§ What you should do: A precise repetition of every line below is the required answer.

§ Source records:
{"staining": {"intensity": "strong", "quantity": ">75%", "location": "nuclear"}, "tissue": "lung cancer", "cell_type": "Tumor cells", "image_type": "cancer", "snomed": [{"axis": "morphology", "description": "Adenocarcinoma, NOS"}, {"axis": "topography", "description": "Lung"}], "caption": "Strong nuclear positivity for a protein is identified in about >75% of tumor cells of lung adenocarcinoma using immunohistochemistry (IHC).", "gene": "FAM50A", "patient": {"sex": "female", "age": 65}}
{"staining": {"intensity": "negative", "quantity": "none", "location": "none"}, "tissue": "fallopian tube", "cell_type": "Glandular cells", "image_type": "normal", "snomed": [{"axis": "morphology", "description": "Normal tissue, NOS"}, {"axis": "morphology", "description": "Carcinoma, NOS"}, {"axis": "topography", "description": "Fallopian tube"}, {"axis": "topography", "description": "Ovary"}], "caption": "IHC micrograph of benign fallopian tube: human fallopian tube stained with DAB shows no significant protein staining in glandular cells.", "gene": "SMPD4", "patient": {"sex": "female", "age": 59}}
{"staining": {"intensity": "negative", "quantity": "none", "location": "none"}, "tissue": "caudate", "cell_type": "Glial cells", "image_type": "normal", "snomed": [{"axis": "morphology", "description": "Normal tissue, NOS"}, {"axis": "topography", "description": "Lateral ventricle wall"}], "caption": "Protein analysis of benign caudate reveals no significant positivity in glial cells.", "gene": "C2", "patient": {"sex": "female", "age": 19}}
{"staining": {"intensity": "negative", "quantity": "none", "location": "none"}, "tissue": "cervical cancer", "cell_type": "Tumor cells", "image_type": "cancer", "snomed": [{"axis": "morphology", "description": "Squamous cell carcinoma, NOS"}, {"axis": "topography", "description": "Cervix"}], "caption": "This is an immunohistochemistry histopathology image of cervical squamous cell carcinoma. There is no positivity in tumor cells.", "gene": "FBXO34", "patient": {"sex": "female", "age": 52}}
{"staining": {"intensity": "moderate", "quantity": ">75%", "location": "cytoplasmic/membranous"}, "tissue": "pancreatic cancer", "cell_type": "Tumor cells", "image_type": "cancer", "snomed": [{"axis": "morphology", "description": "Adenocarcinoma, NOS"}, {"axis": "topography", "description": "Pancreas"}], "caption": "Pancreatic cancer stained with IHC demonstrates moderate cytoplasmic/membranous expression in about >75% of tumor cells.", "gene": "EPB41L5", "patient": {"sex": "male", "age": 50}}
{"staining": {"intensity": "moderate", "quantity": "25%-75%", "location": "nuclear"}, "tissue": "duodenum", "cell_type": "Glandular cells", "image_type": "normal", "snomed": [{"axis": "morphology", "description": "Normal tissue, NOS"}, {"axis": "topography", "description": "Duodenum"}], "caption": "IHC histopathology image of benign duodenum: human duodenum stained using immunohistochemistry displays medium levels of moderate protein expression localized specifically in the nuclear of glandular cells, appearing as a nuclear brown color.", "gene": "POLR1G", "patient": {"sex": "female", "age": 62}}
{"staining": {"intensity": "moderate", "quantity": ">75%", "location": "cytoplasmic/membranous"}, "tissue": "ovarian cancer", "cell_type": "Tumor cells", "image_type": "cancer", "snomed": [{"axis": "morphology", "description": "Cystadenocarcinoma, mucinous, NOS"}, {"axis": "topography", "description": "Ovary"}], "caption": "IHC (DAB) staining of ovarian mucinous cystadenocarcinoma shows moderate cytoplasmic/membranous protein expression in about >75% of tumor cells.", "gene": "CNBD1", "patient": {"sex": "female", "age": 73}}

§ Output for this exercise:
{"staining": {"intensity": "strong", "quantity": ">75%", "location": "nuclear"}, "tissue": "lung cancer", "cell_type": "Tumor cells", "image_type": "cancer", "snomed": [{"axis": "morphology", "description": "Adenocarcinoma, NOS"}, {"axis": "topography", "description": "Lung"}], "caption": "Strong nuclear positivity for a protein is identified in about >75% of tumor cells of lung adenocarcinoma using immunohistochemistry (IHC).", "gene": "FAM50A", "patient": {"sex": "female", "age": 65}}
{"staining": {"intensity": "negative", "quantity": "none", "location": "none"}, "tissue": "fallopian tube", "cell_type": "Glandular cells", "image_type": "normal", "snomed": [{"axis": "morphology", "description": "Normal tissue, NOS"}, {"axis": "morphology", "description": "Carcinoma, NOS"}, {"axis": "topography", "description": "Fallopian tube"}, {"axis": "topography", "description": "Ovary"}], "caption": "IHC micrograph of benign fallopian tube: human fallopian tube stained with DAB shows no significant protein staining in glandular cells.", "gene": "SMPD4", "patient": {"sex": "female", "age": 59}}
{"staining": {"intensity": "negative", "quantity": "none", "location": "none"}, "tissue": "caudate", "cell_type": "Glial cells", "image_type": "normal", "snomed": [{"axis": "morphology", "description": "Normal tissue, NOS"}, {"axis": "topography", "description": "Lateral ventricle wall"}], "caption": "Protein analysis of benign caudate reveals no significant positivity in glial cells.", "gene": "C2", "patient": {"sex": "female", "age": 19}}
{"staining": {"intensity": "negative", "quantity": "none", "location": "none"}, "tissue": "cervical cancer", "cell_type": "Tumor cells", "image_type": "cancer", "snomed": [{"axis": "morphology", "description": "Squamous cell carcinoma, NOS"}, {"axis": "topography", "description": "Cervix"}], "caption": "This is an immunohistochemistry histopathology image of cervical squamous cell carcinoma. There is no positivity in tumor cells.", "gene": "FBXO34", "patient": {"sex": "female", "age": 52}}
{"staining": {"intensity": "moderate", "quantity": ">75%", "location": "cytoplasmic/membranous"}, "tissue": "pancreatic cancer", "cell_type": "Tumor cells", "image_type": "cancer", "snomed": [{"axis": "morphology", "description": "Adenocarcinoma, NOS"}, {"axis": "topography", "description": "Pancreas"}], "caption": "Pancreatic cancer stained with IHC demonstrates moderate cytoplasmic/membranous expression in about >75% of tumor cells.", "gene": "EPB41L5", "patient": {"sex": "male", "age": 50}}
{"staining": {"intensity": "moderate", "quantity": "25%-75%", "location": "nuclear"}, "tissue": "duodenum", "cell_type": "Glandular cells", "image_type": "normal", "snomed": [{"axis": "morphology", "description": "Normal tissue, NOS"}, {"axis": "topography", "description": "Duodenum"}], "caption": "IHC histopathology image of benign duodenum: human duodenum stained using immunohistochemistry displays medium levels of moderate protein expression localized specifically in the nuclear of glandular cells, appearing as a nuclear brown color.", "gene": "POLR1G", "patient": {"sex": "female", "age": 62}}
{"staining": {"intensity": "moderate", "quantity": ">75%", "location": "cytoplasmic/membranous"}, "tissue": "ovarian cancer", "cell_type": "Tumor cells", "image_type": "cancer", "snomed": [{"axis": "morphology", "description": "Cystadenocarcinoma, mucinous, NOS"}, {"axis": "topography", "description": "Ovary"}], "caption": "IHC (DAB) staining of ovarian mucinous cystadenocarcinoma shows moderate cytoplasmic/membranous protein expression in about >75% of tumor cells.", "gene": "CNBD1", "patient": {"sex": "female", "age": 73}}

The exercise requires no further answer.